Nowadays you can find Rinne’s name in the Vezina Trophy (and even MVP) discussion, thanks to a 2.13 GAA and .929 save percentage, along with almost single-handedly keeping his team in the playoff race. Even though it’s unlikely that he wins the Hart Trophy – given to the player most valuable to his team – when you ask around the Predators locker room, there’s no doubt that he is the team’s MVP.
“I don’t really know how to describe it. He’s been a beast all year,” said Joel Ward of Rinne’s remarkable season. “There’s a lot of turning-point saves he makes, whether it’s a breakaway or a two-on-one, that are pivotal in a game.”

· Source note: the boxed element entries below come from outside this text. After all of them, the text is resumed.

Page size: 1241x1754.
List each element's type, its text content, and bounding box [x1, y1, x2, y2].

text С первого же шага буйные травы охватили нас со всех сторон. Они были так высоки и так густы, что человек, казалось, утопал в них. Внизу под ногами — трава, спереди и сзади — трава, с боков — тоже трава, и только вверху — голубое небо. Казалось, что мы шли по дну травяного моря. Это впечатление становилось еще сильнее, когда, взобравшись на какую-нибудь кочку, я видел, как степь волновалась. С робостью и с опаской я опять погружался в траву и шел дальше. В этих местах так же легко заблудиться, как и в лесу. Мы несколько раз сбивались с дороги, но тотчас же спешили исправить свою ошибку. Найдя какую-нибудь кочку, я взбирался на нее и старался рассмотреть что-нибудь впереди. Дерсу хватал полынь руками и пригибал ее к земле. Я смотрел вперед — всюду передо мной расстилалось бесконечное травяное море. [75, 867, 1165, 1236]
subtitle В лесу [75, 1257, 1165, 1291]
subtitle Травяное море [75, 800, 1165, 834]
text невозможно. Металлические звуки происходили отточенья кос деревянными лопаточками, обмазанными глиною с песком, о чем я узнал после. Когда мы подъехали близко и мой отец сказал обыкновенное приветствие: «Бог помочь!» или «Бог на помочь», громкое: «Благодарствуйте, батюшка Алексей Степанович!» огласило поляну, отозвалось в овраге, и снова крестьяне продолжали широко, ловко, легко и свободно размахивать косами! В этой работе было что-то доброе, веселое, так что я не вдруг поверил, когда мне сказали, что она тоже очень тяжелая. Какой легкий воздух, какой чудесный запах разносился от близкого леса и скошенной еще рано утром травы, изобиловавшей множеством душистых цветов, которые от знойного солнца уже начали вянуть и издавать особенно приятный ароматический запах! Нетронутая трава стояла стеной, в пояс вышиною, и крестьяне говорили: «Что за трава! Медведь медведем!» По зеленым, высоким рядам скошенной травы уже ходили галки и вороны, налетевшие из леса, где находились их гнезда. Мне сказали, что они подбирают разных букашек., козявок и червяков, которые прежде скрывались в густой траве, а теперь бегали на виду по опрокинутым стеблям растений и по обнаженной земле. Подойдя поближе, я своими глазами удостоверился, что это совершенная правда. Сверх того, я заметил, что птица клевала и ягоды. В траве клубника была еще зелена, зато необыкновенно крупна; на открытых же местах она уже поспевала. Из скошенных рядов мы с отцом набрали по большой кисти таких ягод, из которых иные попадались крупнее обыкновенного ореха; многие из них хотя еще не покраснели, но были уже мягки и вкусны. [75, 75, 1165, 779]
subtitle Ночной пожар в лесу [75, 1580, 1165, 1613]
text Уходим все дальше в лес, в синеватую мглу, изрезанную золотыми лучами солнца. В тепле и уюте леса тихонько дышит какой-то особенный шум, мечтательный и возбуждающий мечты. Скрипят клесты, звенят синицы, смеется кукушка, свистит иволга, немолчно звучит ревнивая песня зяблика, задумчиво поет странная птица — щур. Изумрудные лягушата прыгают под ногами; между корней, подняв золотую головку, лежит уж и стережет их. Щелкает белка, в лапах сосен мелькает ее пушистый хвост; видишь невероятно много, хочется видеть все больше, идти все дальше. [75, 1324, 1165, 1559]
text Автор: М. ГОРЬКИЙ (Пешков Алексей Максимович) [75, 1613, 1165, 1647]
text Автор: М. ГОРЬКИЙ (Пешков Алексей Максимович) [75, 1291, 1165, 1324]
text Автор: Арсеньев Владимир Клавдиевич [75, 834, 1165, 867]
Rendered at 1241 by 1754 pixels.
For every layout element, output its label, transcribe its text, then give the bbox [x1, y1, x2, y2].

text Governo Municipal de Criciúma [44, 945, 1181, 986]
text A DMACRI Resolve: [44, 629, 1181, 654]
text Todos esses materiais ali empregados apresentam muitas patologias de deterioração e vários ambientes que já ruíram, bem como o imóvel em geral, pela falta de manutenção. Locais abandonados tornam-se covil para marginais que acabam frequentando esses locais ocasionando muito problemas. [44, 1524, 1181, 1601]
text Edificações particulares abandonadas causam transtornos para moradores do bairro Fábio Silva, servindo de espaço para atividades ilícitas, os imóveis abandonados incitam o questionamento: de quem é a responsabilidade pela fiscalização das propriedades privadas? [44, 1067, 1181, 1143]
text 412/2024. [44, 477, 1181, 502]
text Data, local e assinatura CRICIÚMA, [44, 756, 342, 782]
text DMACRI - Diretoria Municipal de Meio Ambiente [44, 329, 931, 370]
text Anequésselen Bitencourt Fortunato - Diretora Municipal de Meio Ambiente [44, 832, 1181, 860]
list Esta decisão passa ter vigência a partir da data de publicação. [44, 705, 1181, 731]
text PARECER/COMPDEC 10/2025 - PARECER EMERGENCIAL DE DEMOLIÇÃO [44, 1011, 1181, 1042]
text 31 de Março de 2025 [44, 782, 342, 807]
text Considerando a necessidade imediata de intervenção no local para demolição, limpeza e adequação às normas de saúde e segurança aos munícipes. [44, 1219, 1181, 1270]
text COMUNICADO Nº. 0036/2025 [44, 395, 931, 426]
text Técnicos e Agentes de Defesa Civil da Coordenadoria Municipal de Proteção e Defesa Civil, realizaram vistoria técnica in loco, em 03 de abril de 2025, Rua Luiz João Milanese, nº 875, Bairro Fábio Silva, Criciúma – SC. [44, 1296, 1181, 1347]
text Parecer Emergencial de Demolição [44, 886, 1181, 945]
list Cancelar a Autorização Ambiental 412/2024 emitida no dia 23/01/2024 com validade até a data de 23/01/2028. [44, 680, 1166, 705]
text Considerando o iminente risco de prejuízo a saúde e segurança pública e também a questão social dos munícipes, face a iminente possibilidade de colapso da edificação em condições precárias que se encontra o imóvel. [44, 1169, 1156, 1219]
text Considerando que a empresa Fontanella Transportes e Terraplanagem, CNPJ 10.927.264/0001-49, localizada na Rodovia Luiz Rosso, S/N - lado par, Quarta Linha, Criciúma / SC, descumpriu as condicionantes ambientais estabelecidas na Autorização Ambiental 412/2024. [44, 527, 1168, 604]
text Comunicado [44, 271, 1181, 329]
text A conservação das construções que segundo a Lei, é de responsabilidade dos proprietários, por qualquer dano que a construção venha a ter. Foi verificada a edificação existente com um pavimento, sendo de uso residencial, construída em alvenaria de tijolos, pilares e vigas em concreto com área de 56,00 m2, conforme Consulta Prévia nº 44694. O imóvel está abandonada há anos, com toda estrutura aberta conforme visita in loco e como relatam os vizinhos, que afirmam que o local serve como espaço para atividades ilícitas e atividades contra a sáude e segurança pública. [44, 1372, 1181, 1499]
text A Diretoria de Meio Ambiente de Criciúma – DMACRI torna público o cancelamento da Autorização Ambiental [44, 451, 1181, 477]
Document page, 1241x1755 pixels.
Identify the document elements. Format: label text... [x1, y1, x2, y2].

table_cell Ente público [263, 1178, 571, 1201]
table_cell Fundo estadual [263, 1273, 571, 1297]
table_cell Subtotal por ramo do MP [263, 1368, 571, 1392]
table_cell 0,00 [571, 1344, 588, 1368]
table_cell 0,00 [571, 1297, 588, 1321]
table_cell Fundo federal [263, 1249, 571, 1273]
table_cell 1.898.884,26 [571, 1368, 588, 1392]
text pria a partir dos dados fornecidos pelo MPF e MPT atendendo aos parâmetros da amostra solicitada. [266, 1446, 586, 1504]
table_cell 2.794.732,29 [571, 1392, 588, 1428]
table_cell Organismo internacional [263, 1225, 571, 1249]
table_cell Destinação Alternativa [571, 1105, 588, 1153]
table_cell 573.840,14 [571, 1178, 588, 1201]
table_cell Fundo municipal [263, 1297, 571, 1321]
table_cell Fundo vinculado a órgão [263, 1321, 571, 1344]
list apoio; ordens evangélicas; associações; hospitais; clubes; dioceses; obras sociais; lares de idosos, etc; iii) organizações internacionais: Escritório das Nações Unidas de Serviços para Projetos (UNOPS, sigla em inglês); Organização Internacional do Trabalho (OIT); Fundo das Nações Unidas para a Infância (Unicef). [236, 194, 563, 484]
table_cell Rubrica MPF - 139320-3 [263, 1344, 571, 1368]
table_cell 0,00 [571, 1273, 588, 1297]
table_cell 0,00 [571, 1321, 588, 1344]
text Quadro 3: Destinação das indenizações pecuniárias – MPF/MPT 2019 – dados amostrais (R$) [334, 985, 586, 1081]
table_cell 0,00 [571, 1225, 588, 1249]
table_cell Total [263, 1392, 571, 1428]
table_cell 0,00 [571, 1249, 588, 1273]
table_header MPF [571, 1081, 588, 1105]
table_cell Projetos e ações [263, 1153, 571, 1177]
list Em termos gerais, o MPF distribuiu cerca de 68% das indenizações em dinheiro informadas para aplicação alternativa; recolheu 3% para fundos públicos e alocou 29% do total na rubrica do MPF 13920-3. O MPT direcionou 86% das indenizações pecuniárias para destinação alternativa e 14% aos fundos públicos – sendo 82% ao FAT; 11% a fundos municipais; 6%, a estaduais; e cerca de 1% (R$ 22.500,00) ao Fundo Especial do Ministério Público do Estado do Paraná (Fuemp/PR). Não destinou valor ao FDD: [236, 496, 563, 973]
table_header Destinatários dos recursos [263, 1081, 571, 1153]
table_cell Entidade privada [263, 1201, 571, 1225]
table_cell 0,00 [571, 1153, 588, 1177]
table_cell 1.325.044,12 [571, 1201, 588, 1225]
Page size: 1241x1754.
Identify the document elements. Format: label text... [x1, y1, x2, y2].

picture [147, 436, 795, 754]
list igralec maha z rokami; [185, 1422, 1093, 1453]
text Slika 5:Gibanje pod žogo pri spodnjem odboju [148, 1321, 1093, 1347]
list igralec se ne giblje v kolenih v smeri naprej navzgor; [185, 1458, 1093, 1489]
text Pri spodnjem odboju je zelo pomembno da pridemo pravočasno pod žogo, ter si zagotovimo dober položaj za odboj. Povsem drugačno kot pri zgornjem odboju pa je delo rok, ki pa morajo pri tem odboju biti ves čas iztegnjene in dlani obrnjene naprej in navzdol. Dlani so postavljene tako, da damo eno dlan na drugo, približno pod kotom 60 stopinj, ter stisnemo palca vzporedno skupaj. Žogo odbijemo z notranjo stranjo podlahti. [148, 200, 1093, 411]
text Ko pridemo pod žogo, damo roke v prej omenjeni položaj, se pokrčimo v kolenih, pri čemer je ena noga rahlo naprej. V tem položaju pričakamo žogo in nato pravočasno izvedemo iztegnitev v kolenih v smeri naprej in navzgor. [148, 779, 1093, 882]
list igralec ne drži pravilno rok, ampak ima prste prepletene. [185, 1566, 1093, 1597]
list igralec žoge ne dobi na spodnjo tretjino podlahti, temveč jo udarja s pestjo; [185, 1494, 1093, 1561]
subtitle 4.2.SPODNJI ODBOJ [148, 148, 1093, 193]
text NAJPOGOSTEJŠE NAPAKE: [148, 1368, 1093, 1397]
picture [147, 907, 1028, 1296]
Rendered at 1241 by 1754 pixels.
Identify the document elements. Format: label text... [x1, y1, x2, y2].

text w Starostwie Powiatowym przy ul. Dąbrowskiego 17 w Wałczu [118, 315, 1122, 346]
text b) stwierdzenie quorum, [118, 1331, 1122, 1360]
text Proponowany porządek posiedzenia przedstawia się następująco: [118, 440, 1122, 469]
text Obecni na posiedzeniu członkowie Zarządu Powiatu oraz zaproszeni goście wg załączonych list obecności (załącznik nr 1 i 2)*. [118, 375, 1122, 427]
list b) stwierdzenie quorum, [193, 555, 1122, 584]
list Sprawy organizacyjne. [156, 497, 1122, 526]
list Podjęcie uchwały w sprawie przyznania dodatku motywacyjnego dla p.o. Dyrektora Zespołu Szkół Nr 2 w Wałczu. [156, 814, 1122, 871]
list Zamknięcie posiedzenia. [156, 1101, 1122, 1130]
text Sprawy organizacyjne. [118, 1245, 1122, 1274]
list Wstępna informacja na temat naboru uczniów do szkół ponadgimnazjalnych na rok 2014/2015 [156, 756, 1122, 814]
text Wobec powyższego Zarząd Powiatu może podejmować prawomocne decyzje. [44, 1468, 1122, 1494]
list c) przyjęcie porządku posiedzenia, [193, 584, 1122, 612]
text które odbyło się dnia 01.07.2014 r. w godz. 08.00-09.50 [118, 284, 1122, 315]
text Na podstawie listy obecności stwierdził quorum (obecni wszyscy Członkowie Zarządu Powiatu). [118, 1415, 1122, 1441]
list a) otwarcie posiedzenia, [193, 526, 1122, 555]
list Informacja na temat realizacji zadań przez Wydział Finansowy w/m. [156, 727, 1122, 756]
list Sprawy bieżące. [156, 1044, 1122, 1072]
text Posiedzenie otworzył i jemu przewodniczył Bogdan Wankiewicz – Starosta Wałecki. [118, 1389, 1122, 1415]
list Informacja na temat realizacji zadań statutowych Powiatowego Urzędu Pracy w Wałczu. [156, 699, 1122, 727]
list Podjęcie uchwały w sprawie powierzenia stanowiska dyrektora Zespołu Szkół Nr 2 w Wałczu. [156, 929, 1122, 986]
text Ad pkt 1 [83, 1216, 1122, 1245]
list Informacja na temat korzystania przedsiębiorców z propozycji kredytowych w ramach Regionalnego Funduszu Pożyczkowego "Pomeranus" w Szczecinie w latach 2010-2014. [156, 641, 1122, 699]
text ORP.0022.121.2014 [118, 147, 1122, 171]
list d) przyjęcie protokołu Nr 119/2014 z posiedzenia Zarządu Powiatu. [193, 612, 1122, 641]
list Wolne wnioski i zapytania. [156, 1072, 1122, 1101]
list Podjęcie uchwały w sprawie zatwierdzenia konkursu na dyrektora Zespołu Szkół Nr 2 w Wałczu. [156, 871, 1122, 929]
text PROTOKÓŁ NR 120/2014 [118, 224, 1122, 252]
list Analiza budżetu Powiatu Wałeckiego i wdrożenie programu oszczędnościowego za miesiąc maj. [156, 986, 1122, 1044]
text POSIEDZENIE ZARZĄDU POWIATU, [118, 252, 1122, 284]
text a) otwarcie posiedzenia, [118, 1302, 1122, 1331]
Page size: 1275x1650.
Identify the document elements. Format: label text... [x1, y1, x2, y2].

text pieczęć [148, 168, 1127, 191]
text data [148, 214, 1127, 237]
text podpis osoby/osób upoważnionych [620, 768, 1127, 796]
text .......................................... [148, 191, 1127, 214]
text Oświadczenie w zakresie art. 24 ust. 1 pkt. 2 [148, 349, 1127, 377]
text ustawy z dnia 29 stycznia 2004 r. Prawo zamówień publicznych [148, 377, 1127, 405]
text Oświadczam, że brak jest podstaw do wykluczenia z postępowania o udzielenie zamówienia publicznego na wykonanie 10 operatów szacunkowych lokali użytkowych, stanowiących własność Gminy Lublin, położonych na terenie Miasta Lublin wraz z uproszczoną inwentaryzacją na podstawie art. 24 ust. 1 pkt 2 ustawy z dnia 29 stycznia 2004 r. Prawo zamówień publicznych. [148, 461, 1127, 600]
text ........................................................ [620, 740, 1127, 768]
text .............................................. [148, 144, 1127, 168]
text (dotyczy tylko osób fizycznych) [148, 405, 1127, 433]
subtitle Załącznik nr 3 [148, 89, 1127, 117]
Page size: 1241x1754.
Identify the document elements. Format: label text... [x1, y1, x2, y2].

“He’s definitely the MVP,” J.P. Dumont said, “not only for our team, but for the league. He and (Anders Lindback) are the only reason why we’re here right now. Even in practice, he doesn’t want anyone to score on him. When he goes into a game, he brings that [mentality] with him.”
Both Ward and Dumont commented (with different view-points) that they expected Rinne to be this good, even before he was an established NHL goaltender.
“I played against him in the minors,” Ward said, “and we always knew when we played Milwaukee, Pekka was a tough guy to beat. I’m not really surprised.”
“You knew right away,” Dumont said. “To be a big-sized goalie with his work ethic and seeing the way he was moving and everything, you knew he was going to be a big deal.”
When you ask his peers what the secret to his success is, the vast majority mention his athleticism. Due to his 6’5” frame and Gumby-like flexibility, Rinne has wowed his teammates with countless acrobatic saves.
“He’s never out of a save,” Dumont said. “It’s really hard to play against a goalie like that, when you see an empty net and you think you have a full net to shoot at, all of a sudden you see a big glove or big pad come at you to make that big save. Peks definitely knows how to use his whole body.”
Rinne’s athleticism is one of the reasons why Lambert, though only his coach in Milwaukee for one season, isn’t surprised that he has evolved into an elite NHL goaltender.
“The quickness in his game was the probably the biggest thing, from a hockey standpoint, that stood out right away,” Lambert said. “There was certainly hope that he would develop into of the premier goalies in the league; based on what I saw in him, I thought he could be very close to that.”
With all of this being said, the one thing everyone goes back to when they talk of Rinne is the work ethic, character, commitment and demeanor he displays day in and day out.
“He loves being on the ice, he competes like a son-of-a-gun,” said Korn, who works with Rinne daily, “yet, it’s like an oxymoron. He’s so competitive and tense, but so laid back and comfortable. He’s able to be intense when he’s playing and not take it off the ice.”
Some people overuse the term ‘world-class goaltender’, but Nashville definitely has one in Rinne. Every year he has improved his game; so much so, that he is undoubtedly one of the top goalies in the entire NHL. “He’s the complete package,” Korn stressed.
When ‘Peks’ is back home in Finland this summer and spending time with friends, maybe they could be celebrating another surprise: A deep playoff run by the Rinne-led Predators.